One of our products is based on/working with the Microsoft V4 XPS print driver. This Microsoft print driver (Microsoft owned code) generate XPS files (XPS documents, the print jobs) using .piece files.

.NET Framework is able to open these XPS documents (print jobs). .NET (Core) is unable to open these XPS documents.

Why? Credits to @ThomasGoulet73 to figuring out that a part of .NET Framework code to support .piece files in System.IO.Packaging.* was not ported.

So we have a product that worked fine in .NET Framework but doesn’t work fine anymore in .NET (Core). We got it working, by a big workaround to first extracting the XPS files, combining all the part files into a single big XPS file and then recreate an XPS file again to open it in .NET (Core) again. As you understand this is terrible, slow and expensive method in a printing solution.

I hope this answered the question “Could this be achieved by using the code in a non Microsoft owned project?”.

“Is there a way to get a sense of the level of interest in this feature, such that it would justify the cost of maintenance etc?”

To begin with, everybody prints, but not everybody writes printing code or is in the printing industry. It is a niche, as you probably know. Also, I don’t think that many companies have already ported all their ‘printing solutions’ from .NET Framework to .NET Core. (or the solutions they provide are rather services, at a later stage in the document handling process after printing). However when this (and other XPS issues will be fixed), each time a few thousand people will benefit from it, from our customers worldwide. (Working together with the biggest print multinational…) So maybe fixing this issue might be interesting for only a few developers but in the end thousands of customers will be happy. Developers working on the core of printing or on print solutions are in a minority, but that doesn’t mean issues should be left open. We have customers that print on two-weekly/monthly base 150-200k files, for them it would be super beneficial, but also for the other thousand of companies/users.

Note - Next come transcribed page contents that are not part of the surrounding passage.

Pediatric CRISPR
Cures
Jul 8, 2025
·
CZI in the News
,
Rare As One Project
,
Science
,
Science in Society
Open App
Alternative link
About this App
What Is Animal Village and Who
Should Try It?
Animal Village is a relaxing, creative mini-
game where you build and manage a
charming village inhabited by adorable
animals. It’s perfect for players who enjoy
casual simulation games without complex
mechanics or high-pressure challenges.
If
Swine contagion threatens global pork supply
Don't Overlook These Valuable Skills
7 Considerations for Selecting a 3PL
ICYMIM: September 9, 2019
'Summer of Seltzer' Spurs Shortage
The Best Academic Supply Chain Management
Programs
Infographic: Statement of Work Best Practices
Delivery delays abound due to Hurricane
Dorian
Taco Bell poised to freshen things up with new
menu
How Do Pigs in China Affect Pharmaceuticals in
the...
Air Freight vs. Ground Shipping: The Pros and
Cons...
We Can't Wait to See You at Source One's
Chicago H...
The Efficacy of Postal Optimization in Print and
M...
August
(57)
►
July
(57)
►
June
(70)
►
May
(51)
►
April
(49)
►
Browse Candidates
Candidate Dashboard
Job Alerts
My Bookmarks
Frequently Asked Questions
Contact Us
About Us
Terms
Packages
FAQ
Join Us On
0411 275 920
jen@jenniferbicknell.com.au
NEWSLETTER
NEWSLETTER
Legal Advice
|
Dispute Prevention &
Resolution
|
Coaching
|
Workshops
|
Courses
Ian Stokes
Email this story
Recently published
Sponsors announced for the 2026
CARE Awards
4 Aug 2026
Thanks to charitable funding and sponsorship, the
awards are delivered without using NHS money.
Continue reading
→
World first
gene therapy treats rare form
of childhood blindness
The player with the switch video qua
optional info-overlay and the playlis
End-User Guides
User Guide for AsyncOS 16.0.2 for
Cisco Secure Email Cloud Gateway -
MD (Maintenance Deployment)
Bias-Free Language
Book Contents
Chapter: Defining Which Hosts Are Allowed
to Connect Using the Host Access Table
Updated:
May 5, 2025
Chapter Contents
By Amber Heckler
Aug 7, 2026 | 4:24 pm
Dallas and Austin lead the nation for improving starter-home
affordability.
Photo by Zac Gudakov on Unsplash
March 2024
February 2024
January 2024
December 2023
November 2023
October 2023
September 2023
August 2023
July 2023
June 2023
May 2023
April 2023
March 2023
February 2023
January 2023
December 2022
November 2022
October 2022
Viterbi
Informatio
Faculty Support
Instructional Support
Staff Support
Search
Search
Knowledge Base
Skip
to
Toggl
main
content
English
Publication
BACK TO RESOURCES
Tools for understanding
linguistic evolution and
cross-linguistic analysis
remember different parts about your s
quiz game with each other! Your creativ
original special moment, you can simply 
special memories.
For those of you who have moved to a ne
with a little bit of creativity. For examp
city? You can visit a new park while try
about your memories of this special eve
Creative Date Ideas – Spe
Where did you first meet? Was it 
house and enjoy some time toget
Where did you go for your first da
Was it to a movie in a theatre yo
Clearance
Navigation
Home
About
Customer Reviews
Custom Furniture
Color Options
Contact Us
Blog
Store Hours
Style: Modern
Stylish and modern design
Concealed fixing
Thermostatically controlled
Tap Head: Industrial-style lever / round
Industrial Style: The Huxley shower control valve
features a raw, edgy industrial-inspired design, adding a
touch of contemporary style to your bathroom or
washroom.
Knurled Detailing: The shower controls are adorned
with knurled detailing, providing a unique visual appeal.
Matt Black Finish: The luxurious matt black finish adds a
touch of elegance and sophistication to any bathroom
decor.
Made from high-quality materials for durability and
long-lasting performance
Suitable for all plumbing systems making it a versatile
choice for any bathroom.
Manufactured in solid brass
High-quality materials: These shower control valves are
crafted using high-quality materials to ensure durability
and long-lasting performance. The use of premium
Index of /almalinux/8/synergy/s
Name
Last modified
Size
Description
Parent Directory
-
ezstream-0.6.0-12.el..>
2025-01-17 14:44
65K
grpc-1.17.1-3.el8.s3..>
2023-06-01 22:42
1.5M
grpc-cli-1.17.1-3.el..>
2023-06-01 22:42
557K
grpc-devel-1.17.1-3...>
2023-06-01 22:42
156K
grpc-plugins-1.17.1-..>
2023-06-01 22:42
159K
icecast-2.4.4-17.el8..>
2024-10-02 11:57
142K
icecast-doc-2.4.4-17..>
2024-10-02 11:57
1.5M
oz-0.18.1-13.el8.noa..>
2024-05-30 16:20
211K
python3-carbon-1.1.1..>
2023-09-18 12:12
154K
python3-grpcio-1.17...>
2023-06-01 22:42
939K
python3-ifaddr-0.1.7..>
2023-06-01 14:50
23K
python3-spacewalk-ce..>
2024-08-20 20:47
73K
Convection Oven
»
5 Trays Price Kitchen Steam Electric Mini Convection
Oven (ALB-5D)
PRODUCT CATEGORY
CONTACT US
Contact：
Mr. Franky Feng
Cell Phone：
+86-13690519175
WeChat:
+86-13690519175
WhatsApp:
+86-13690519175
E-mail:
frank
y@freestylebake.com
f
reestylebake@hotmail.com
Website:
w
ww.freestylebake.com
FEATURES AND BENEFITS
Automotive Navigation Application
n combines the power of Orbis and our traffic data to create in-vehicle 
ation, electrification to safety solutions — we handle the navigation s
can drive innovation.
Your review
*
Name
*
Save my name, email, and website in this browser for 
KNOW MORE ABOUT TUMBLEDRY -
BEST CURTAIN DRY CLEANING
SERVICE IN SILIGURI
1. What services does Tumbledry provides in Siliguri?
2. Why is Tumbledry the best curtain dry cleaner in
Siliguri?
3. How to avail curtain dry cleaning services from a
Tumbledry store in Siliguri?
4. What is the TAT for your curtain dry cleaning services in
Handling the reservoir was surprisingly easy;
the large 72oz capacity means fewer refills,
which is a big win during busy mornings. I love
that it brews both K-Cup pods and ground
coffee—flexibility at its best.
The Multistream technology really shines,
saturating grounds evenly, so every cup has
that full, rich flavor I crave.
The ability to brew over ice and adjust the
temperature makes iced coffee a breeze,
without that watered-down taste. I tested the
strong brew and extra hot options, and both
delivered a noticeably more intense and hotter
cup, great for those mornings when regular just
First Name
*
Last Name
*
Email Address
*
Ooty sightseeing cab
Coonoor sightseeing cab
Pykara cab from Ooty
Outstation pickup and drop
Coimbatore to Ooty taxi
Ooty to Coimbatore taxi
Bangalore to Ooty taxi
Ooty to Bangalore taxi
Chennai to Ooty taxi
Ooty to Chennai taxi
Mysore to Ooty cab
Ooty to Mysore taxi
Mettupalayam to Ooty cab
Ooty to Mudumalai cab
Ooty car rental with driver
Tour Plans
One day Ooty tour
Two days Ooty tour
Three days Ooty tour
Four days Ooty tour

Personally: If customers buy e.g. production machines, you know they will be working with it in reality for the next 10 to 15 years. Meaning we can’t keep supporting them with ‘old’ .NET Framework products, when we provide a .NET (Core) alternative product, it should be the same as .NET Framework or better. Now with hacky workarounds it is worse. In the end we or the customer give Microsoft a bad name “sorry, Microsoft problem, they won’t help and don’t want to fix it”.

P.S.: As you have noticed we tried to wake up the WPF team at Microsoft and I believe the community has spoken, as you have seen in the latest discussions ( https://github.com/dotnet/wpf/discussions/6542 ). One of my personal reasons is that XPS is a good clean format, but as with WPF/XAML/XPS there is a lack of updates/fixes/improvements. I really hope when somebody looks at this XPS issue, additional improves to performance will be done also, for example: https://github.com/dotnet/runtime/issues/51930 Many people print or work with XPS documents on a daily base, this will also come in handy for a lot of users/customers. (+ The biggest culprit with XPS is the requirement for the STA thread, I have still some hopes in a dark corner but yeah…probably false hope)

https://github.com/dotnet/runtime/issues?q=XPS https://github.com/dotnet/wpf/issues?q=XPS https://github.com/dotnet/winforms/issues?q=XPS https://github.com/mono/SkiaSharp/issues?q=XPS

I really hope Microsoft will spend some time on porting this .NET Framework code to .NET Core (and maybe some additional XPS fixes/improvements). Our customers and our team would be so thankful.